The age in the real world is always a normal distribution. We assume that the age in the World Value Survey is also normal distribution. Write code to calculate the mean and standard deviation of age using the world_value_survey.csv dataset. Based on your output, use the 68-95-97.5 rule to interpret the result.

7.15 Question 12

Write code to compute the standard error of the mean proportion for work status as Housewife. (variable: work_status, category: Housewife) across all observations in the World Value Survey dataset (world_value_survey.csv). What is the approximate result?

7.16 Question 13

Write code to compute the mean value and 95% confidence interval of the life_satisfaction variable in the World Value Survey (world_value_survey.csv).

7.17 Question 14

Write code to produce a cross-tabulation of settlement type (variable: settlement_type) by how they feel related to the world (variable: relate_to_world) using the world_value_survey.csv dataset. According to your table,

Based on your results, which type of settlement has the highest mean proportion of feeling very close to the world?

7.18 Question 15

What is the Standard Error of samples? With the increase of sample, how will Standard Error change?

7.19 Question 16

You are required to write code to combine two datasets, LAD December 2021 EW BUC.geojson and Wards_2021_Districts.csv, using a left join. Both datasets contain a common variable called LAD21CD, which is the unique code assigned by the Office for National Statistics (ONS) to each local authority district in the 2021 Census.

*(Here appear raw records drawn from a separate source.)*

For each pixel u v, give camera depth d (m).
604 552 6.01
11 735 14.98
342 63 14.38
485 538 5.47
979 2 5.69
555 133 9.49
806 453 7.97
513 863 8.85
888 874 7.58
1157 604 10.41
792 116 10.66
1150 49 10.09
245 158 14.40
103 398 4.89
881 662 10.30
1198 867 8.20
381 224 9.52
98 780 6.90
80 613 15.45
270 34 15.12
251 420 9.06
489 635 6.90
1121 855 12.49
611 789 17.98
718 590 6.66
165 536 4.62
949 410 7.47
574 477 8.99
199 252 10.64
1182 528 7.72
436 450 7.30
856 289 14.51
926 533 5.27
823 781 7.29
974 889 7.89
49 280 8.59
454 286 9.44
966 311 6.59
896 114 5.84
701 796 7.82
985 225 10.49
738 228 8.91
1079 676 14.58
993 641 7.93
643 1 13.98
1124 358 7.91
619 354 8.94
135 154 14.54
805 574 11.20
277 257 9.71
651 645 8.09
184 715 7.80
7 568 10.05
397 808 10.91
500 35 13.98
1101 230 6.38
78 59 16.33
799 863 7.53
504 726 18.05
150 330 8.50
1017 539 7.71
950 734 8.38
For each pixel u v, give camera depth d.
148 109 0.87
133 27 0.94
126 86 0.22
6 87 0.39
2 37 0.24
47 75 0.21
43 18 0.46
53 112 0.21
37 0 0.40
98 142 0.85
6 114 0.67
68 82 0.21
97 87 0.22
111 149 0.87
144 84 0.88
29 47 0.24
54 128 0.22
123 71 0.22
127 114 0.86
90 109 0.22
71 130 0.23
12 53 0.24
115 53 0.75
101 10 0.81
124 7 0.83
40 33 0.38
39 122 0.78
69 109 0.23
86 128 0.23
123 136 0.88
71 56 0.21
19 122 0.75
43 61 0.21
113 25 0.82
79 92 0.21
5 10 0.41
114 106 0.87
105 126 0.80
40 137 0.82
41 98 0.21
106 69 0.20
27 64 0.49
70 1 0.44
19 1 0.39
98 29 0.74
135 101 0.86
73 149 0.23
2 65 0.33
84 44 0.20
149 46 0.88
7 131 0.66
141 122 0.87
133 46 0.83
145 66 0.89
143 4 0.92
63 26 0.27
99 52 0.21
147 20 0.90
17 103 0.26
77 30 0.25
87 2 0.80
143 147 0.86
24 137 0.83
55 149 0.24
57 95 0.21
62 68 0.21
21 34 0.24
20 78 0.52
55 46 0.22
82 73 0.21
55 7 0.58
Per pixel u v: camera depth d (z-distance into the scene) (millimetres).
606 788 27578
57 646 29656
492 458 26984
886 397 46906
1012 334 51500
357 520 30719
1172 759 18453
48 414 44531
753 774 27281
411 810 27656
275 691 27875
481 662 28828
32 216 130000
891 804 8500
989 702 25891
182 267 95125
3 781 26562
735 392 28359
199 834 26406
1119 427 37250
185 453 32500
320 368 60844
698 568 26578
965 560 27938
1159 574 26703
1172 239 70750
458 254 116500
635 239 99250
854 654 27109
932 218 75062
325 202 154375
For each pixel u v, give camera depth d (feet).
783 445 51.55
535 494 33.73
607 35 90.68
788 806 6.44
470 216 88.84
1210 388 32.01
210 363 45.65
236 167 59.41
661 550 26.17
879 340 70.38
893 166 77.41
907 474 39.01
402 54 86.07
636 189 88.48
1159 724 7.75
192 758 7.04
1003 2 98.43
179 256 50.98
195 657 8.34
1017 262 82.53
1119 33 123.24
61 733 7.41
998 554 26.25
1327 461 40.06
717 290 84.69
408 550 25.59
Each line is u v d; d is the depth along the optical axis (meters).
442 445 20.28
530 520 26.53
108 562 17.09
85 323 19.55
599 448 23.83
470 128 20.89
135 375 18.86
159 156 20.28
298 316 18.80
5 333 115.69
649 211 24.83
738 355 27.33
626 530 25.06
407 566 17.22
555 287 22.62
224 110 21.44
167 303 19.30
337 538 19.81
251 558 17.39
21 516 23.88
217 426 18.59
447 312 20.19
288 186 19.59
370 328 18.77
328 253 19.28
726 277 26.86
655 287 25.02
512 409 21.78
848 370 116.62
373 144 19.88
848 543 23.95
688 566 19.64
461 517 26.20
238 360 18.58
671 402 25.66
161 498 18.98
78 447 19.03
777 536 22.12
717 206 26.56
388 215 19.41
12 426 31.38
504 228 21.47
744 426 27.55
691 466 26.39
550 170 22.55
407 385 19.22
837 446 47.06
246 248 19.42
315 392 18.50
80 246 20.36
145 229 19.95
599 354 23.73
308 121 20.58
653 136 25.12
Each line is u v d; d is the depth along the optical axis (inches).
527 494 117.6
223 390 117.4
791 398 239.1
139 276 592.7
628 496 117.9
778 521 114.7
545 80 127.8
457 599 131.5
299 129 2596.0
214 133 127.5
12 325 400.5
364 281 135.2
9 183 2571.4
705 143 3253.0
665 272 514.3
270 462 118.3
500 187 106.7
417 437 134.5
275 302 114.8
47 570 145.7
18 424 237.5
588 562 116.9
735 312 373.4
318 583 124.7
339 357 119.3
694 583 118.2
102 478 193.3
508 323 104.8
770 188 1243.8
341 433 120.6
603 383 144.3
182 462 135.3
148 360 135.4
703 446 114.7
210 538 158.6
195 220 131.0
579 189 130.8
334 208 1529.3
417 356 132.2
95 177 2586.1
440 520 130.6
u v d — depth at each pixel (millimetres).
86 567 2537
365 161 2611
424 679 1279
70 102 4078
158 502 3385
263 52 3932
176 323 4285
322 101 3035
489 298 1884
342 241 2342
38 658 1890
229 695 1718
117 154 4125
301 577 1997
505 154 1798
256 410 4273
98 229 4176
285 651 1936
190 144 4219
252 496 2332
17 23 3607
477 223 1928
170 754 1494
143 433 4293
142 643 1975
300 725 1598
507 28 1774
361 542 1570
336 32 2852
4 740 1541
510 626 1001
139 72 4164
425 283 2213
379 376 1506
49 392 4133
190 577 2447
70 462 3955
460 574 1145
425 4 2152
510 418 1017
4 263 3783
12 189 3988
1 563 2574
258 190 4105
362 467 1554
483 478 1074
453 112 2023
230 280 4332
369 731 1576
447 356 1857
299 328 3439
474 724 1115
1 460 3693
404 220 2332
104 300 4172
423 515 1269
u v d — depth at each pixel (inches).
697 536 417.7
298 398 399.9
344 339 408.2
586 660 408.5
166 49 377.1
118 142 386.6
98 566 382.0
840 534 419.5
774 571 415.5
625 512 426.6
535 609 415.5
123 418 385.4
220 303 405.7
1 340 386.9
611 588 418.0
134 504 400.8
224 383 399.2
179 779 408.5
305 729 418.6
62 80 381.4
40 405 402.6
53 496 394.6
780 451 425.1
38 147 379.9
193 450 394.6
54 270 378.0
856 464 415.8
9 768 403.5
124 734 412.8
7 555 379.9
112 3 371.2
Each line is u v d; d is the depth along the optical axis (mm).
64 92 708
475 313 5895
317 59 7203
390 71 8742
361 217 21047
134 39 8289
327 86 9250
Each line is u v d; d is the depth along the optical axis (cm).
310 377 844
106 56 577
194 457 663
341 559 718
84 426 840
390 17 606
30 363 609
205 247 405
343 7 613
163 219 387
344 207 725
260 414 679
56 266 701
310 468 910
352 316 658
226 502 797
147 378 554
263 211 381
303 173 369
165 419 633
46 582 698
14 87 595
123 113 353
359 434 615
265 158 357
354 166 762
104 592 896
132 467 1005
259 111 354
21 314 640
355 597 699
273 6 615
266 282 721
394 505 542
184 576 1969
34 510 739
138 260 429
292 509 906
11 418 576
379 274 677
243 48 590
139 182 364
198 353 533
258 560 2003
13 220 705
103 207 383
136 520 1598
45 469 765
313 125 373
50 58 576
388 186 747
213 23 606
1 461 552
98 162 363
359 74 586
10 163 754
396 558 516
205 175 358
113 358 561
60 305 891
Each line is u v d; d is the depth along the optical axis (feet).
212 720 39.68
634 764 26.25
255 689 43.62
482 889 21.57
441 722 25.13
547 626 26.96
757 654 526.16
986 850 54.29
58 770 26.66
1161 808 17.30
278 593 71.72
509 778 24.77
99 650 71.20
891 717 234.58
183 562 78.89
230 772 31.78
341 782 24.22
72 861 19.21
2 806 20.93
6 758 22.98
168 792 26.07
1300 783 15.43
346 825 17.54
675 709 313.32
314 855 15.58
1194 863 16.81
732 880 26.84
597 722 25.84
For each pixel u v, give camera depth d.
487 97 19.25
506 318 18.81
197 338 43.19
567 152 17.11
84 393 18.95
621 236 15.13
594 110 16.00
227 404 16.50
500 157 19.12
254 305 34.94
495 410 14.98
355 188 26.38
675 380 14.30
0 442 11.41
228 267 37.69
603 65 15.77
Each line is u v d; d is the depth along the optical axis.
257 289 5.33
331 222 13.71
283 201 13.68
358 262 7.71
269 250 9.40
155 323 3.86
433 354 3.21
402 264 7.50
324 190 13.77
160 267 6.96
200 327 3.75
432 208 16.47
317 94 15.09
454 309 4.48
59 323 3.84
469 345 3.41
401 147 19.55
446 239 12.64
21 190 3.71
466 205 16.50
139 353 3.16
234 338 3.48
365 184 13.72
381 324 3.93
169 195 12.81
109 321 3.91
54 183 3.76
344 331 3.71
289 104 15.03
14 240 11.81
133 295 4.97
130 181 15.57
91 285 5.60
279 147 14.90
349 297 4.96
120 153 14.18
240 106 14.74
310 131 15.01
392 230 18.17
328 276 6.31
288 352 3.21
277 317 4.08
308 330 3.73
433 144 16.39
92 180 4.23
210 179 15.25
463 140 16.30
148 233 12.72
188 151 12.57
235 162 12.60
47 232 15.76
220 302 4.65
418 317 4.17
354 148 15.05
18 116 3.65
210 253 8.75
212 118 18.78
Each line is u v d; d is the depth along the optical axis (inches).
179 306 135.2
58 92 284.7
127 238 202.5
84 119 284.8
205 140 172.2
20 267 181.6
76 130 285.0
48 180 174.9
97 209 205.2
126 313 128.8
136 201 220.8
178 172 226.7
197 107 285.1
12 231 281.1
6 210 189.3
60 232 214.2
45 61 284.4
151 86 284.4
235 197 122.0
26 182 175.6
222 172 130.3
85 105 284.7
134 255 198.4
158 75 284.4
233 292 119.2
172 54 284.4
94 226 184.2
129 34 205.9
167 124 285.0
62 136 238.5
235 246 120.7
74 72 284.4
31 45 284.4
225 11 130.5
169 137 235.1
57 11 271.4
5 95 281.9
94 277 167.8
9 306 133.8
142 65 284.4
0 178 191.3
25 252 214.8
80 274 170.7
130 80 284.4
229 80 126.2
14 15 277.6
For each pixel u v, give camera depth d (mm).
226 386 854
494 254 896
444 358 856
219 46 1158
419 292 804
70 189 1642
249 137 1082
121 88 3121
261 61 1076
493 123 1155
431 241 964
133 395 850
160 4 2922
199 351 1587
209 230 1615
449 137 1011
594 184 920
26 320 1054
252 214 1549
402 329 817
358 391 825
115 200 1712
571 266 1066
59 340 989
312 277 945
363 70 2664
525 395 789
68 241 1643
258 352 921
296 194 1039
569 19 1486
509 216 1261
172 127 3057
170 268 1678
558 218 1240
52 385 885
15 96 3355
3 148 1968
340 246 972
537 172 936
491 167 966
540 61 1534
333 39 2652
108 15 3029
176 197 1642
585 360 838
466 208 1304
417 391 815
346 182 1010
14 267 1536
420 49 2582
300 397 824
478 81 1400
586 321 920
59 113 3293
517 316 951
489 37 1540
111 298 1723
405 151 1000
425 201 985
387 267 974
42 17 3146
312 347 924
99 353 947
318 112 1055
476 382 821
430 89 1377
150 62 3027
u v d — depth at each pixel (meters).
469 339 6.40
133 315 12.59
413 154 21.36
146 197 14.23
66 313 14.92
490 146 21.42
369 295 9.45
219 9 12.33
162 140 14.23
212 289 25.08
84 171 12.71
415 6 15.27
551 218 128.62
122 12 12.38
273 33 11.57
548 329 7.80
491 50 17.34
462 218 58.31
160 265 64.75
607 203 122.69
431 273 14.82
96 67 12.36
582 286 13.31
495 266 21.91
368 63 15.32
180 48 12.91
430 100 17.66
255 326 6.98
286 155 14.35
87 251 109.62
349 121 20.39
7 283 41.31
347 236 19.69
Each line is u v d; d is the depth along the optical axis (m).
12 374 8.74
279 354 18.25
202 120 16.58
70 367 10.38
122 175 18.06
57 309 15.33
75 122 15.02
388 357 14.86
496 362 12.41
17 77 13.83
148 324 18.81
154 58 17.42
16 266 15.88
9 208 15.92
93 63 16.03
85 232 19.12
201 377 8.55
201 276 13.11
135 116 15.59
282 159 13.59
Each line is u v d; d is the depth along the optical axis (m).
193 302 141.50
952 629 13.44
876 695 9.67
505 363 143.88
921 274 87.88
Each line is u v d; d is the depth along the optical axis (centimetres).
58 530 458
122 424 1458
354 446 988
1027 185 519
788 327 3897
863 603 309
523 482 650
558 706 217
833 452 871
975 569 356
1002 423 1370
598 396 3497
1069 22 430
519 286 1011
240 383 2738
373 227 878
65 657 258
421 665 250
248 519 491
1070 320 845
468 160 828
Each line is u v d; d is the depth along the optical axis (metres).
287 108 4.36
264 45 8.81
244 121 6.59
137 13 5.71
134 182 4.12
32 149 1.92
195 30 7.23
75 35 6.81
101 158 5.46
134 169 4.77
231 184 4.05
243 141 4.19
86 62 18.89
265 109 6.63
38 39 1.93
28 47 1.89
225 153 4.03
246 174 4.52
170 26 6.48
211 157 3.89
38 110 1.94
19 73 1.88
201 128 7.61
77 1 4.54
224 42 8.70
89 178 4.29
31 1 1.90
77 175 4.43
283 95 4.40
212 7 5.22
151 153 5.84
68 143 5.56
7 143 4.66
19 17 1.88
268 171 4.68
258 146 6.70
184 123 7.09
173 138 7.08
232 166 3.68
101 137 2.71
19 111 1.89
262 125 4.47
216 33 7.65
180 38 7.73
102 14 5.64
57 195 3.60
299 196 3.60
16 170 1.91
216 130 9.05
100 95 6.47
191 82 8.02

This variable should be used to match the two datasets correctly. After joining the datasets, use the combined data to create a map showing the percentage of self-employed people at the district level across the UK.

7.20 Question 17

Write code to create a scatterplot showing the relationship between the variables Density and Born_in_UK using the Census_2021_Districts.csv dataset. Make sure that Density is shown on the x-axis and Born_in_UK is shown on the y-axis.

7.21 Question 18

Write code to calculate the appropriate correlation coefficient between the variables Mean_Age and Poor_Health using the Census_2021_Wards.csv dataset. Please also interpret what the resulting value mean.

7.22 Question 19

Write code to create a barplot showing the relationship between the variables marital_status and happiness using the world_value_survey.csv dataset. What pattern(s) can be observed?

7.23 Question 20

When trying to understand the skewness of a variable, why is it important to use both visualisations and skewness metrics?

7.24 Question 21

Write code to calculate the Gini coefficient between the variables Poor_Health using the Census_2021_Wards.csv dataset. Be sure to not include an NA values. Please also interpret what the resulting value mean.

7.25 Question 22

Compute the Spearman’s rank correlation coefficient between the numeric variable Self_Employed (equivalent net pay) and the other numeric variables in the Census_2021_Wards.csv dataset, along with their associated p-values. Based on your results, interpret what do they mean in the context of the association between Self_Employed and Married and its p-value?

7.26 Question 23

Write code to plot the Lorenz curve for the variable Density using the Census_2021_Wards.csv dataset. Please interpret what the resulting value mean.

7.27 Question 24

Write code to compute the skewness for the variable Density using the Census_2021_Wards.csv dataset. Please interpret what the resulting value mean.

7.28 Question 25

In addition to the p-value, we can also calculate the confidence intervals for the correlation between two variables. Why are confidence intervals useful in this case?